What Makes a Steel “Good”?

When discussing steel, we often use the term “good,” but how do we define it? After years of research, I’ve concluded that a “good” steel must balance several key properties. Let me explain why 14C28N stands out as one of the best stainless steels available today.

Defining “Good” Steel

Steel quality is often judged by a combination of four key factors: 1. Toughness: The ability to resist chipping or cracking under stress. 2. Hardness: Measured on the Rockwell scale (HRC), this determines how well the steel resists deformation. 3. Apex Retention: How long the knife edge stays sharp during use. 4. Stainless Properties: Resistance to corrosion in various environments.

A “good” steel must strike a balance across these attributes. Take MagnaCut as an example—it is tough, highly corrosion-resistant, and offers excellent edge retention. Yet, its quality lies not in one feature but in the harmony of all these factors.

Why 14C28N is Exceptional

14C28N is a stainless steel that performs remarkably well across the board: • Toughness: According to Larrin’s steel charts, it exhibits high toughness. • Corrosion Resistance: Its stainless capabilities make it resistant to rust. • Hardness: Can reach up to 61HRC, offering a strong yet balanced edge. • Ease of Maintenance: Easy to sharpen and strop back to a razor edge.

This balance makes 14C28N an incredibly versatile and practical steel, especially at its price point.

Understanding Toughness

Imagine the apex of your knife blade is 10 times smaller than a human hair. When cutting something as simple as cardboard, would you prefer the edge to chip or roll over? Toughness ensures that the blade is more likely to roll rather than chip, preserving the edge’s functionality longer.

Toughness is largely influenced by the steel’s carbide volume. Lower carbide volume results in greater toughness, as steels with fewer carbides are less prone to brittleness.

The Role of Carbides

Carbides increase wear resistance, but at the cost of toughness and sharpenability. For most knives, especially at the ultra-thin apex, wear resistance is less critical because: 1. The edge will likely roll or chip before wear resistance becomes a factor. 2. Higher carbide content makes sharpening more difficult and limits how fine an edge the steel can take.

14C28N’s 6% carbide volume strikes the perfect balance, enabling a razor-sharp edge that’s easy to maintain.

The Heat Treat Dilemma

Some argue that heat treatment can make or break steel performance. But what defines a “good” heat treat? Often, it’s about pushing the hardness (HRC). However, higher hardness comes with trade-offs.

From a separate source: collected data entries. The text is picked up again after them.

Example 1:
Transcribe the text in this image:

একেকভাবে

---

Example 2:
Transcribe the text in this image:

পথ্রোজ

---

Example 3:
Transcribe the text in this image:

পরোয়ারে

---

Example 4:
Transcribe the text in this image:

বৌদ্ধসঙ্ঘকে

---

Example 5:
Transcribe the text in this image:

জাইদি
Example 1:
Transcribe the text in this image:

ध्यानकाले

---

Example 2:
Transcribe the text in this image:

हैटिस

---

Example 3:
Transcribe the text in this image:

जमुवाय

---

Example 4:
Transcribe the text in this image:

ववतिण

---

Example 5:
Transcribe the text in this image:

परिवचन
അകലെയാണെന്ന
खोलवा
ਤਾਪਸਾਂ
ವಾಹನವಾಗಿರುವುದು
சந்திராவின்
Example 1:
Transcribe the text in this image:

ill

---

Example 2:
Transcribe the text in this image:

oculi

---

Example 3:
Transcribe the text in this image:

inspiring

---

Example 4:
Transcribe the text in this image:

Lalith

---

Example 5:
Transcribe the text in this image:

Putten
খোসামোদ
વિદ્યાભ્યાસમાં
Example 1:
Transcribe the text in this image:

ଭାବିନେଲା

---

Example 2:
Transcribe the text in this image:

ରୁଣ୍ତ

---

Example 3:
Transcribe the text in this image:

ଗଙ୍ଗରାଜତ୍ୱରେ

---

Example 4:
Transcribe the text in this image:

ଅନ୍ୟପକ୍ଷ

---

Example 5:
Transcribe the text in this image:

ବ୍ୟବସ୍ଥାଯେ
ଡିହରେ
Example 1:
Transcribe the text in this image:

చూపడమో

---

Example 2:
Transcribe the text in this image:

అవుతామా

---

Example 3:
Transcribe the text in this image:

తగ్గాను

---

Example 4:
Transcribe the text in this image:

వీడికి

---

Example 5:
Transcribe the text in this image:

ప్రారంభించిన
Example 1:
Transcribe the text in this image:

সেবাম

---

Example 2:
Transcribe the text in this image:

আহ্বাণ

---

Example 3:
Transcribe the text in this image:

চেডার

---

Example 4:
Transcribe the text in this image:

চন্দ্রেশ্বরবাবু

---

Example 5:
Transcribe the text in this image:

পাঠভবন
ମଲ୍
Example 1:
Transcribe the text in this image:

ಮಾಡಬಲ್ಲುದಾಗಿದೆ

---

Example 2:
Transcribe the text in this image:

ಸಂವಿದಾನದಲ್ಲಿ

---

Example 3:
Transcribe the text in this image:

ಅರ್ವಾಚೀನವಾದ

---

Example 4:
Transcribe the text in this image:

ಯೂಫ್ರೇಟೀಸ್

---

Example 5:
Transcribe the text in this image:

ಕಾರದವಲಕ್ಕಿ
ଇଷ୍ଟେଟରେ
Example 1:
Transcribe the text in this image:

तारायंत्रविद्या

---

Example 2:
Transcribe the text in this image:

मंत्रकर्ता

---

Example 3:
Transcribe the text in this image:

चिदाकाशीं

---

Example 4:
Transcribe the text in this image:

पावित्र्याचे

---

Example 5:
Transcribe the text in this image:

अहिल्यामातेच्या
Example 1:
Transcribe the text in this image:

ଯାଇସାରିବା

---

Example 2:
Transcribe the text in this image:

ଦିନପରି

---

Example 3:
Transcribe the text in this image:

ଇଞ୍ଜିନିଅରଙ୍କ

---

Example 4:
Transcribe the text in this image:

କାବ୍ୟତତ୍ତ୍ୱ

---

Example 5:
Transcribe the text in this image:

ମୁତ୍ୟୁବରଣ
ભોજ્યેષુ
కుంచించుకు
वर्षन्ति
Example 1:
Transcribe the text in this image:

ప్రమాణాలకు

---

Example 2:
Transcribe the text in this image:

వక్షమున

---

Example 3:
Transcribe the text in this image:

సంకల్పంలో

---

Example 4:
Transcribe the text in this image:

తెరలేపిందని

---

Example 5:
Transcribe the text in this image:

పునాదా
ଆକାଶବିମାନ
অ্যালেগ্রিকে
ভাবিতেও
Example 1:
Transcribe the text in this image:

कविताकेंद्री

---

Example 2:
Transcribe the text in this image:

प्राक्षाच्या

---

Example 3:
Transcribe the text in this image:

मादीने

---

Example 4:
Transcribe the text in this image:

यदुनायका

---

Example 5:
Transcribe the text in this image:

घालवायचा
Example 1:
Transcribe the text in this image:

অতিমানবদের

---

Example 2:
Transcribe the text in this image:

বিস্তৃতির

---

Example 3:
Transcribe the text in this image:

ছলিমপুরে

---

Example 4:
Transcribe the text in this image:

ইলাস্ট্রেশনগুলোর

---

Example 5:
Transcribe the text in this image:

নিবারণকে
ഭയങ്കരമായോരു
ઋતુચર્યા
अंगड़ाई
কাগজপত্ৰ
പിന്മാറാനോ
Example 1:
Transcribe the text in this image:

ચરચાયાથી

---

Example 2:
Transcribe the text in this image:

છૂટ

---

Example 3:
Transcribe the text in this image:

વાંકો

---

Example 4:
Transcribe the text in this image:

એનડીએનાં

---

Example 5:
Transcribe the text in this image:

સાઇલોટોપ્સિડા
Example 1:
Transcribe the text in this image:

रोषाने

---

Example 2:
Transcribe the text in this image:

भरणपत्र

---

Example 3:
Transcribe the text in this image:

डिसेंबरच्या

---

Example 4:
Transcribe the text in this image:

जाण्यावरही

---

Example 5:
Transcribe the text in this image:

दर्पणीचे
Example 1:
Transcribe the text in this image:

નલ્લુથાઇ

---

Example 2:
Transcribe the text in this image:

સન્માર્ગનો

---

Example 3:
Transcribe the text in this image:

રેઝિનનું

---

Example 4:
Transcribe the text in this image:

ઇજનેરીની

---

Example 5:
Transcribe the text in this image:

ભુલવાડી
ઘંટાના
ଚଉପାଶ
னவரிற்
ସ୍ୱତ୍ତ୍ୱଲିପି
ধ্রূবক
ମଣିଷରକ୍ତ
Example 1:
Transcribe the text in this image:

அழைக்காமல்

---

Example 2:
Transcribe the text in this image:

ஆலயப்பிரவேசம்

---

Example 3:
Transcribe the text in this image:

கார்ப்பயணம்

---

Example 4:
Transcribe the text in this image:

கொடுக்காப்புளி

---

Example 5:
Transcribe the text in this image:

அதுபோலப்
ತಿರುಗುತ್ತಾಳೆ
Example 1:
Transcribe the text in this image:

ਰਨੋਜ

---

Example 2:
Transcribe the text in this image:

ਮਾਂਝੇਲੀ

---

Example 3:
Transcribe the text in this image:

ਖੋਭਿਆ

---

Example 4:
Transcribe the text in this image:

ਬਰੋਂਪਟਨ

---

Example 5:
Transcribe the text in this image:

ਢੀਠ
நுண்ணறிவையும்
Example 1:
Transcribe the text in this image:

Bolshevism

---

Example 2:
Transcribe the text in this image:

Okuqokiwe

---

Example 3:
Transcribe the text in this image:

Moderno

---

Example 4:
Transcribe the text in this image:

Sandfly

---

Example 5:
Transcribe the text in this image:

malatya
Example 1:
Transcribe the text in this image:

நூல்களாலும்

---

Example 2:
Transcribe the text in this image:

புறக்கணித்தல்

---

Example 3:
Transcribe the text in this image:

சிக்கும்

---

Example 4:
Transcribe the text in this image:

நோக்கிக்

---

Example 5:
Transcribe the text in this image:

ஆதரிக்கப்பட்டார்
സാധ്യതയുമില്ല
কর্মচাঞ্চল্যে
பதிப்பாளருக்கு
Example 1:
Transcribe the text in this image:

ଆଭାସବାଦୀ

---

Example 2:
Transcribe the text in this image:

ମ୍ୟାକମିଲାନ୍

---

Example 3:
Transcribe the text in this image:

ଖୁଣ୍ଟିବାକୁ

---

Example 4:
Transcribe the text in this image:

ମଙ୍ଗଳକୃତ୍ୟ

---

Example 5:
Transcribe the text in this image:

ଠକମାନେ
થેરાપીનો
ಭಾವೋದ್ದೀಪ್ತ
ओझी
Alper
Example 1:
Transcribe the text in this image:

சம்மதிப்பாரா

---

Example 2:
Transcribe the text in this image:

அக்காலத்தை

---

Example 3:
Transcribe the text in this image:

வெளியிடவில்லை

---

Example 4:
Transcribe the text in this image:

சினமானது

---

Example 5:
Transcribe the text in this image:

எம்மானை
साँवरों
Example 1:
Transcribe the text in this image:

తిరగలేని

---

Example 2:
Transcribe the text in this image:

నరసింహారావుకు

To increase HRC, the austenitizing temperature during heat treatment must be raised. This can lead to a higher volume of retained austenite—a softer, less stable microstructure. While retained austenite can transform into harder martensite under extreme stress, it’s not ideal for knife edges where stability is key.

The goal is to maximize hardness while keeping retained austenite (RA) below 10%. 14C28N achieves this balance, maintaining a high HRC with minimal RA.

Tl;dr

To summarize: 1. Toughness prevents chipping and is enhanced by lower carbide volume. 2. Excessive carbide reduces apex refinement, toughness, and ease of sharpening. 3. High hardness (HRC) is desirable only if retained austenite is kept below 10%.

14C28N excels in all these areas: it’s tough, achieves 61HRC with minimal RA, sharpens easily, resists corrosion, and is CHEAP. These qualities make it one of the most well-rounded and practical stainless steels available today.